Secondo quanto riferito da Marcello Cattani, presidente di Farmindustria, nel 2025 gli occupati del settore hanno raggiunto le 72.200 unità, con un incremento del 2% rispetto al 2024. Nel periodo compreso tra il 2019 e il 2025 l’occupazione complessiva è cresciuta del 10%, un valore doppio rispetto alla media nazionale (+5%). Un risultato trainato in particolare dalla crescita dell’occupazione femminile, aumentata del 15% nello stesso arco temporale e del 25% tra i giovani.
Per Farmindustria, questi risultati sono il frutto di politiche aziendali strutturate e di lungo periodo. Il comparto si distingue infatti per un sistema di welfare aziendale tra i più avanzati nel panorama industriale, che include strumenti per favorire la conciliazione tra vita privata e lavoro, modelli organizzativi flessibili, sostegno alla genitorialità, percorsi professionali fondati sul merito e programmi di formazione continua.
Secondo l’associazione delle imprese del farmaco, queste misure hanno contribuito anche a un dato demografico significativo: nel settore il numero medio di figli è superiore del 45% rispetto alla media nazionale. Inoltre, l’industria farmaceutica presenta il più basso gender pay gap tra i comparti manifatturieri, che nella fascia di età tra i 30 e i 49 anni risulta sostanzialmente azzerato, come evidenziato dai dati Istat.

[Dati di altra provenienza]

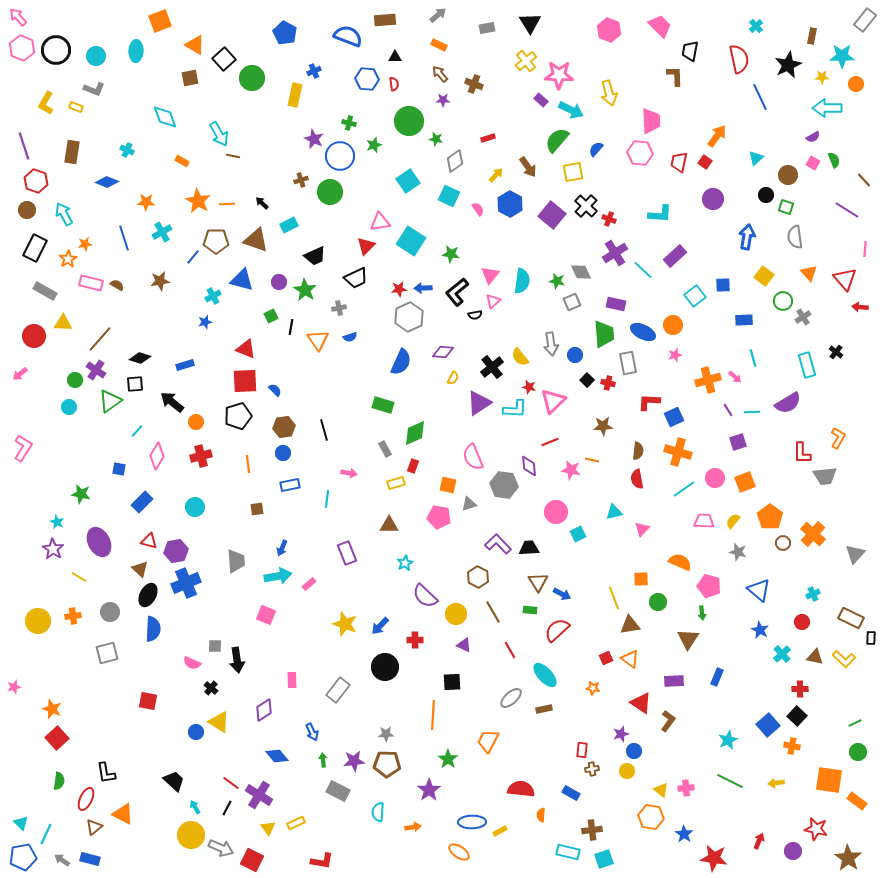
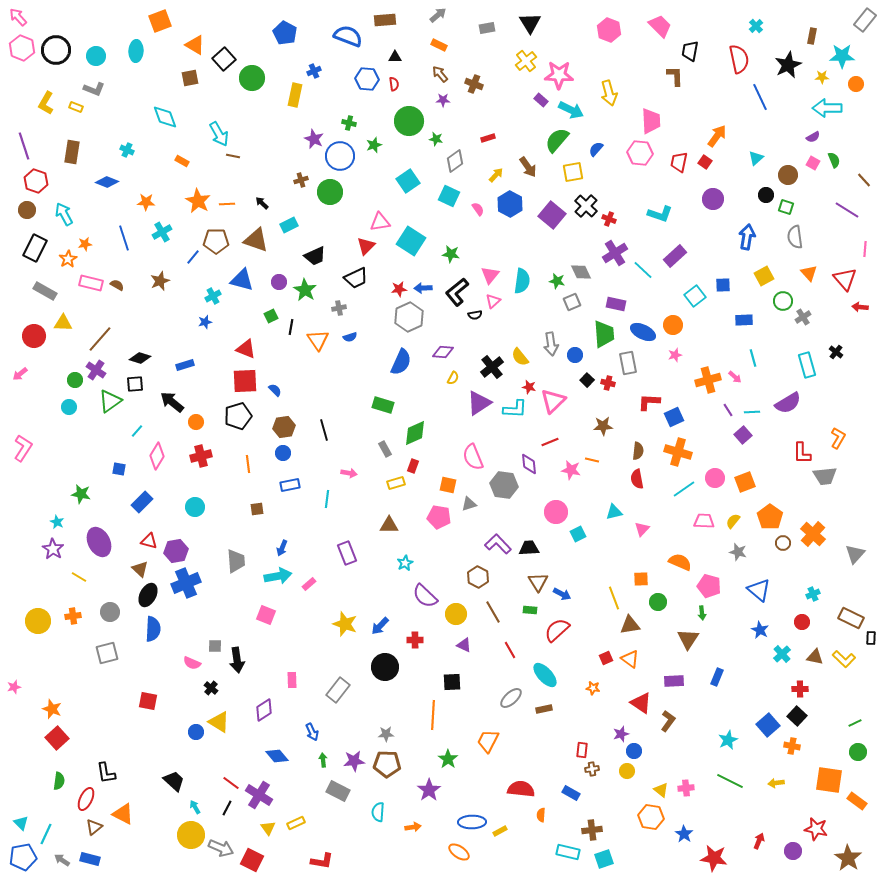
cyan L-shape at (660, 214): rotated 15 degrees clockwise
yellow square at (764, 276): rotated 24 degrees clockwise
brown star at (160, 281): rotated 12 degrees counterclockwise
purple square at (738, 442): moved 5 px right, 7 px up; rotated 24 degrees counterclockwise
purple diamond at (529, 466): moved 2 px up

A conferma dell’attenzione al tema della parità di genere, il 78% delle aziende del settore ha già ottenuto la certificazione volontaria sulla parità di genere, mentre il restante 22% ha avviato o prevede di avviare a breve il relativo percorso.
“L’8 marzo rappresenta un’occasione per ribadire il nostro impegno quotidiano insieme alle aziende farmaceutiche”, ha dichiarato Cattani, ricordando anche le iniziative sviluppate negli anni con il Ministero per la Famiglia, la Natalità e le Pari Opportunità. Tra queste, è in programma a maggio un evento dedicato al ruolo delle donne nella qualità delle cure, nella prevenzione e nelle nuove tecnologie.
L’industria farmaceutica si conferma così un settore ad alta intensità di conoscenza, in cui competenze, merito e innovazione rappresentano fattori centrali di crescita. Un modello industriale che, secondo Farmindustria, si fonda su welfare, qualità del lavoro e pari opportunità, offrendo prospettive concrete a donne e giovani e contribuendo allo sviluppo e alla coesione sociale del Paese.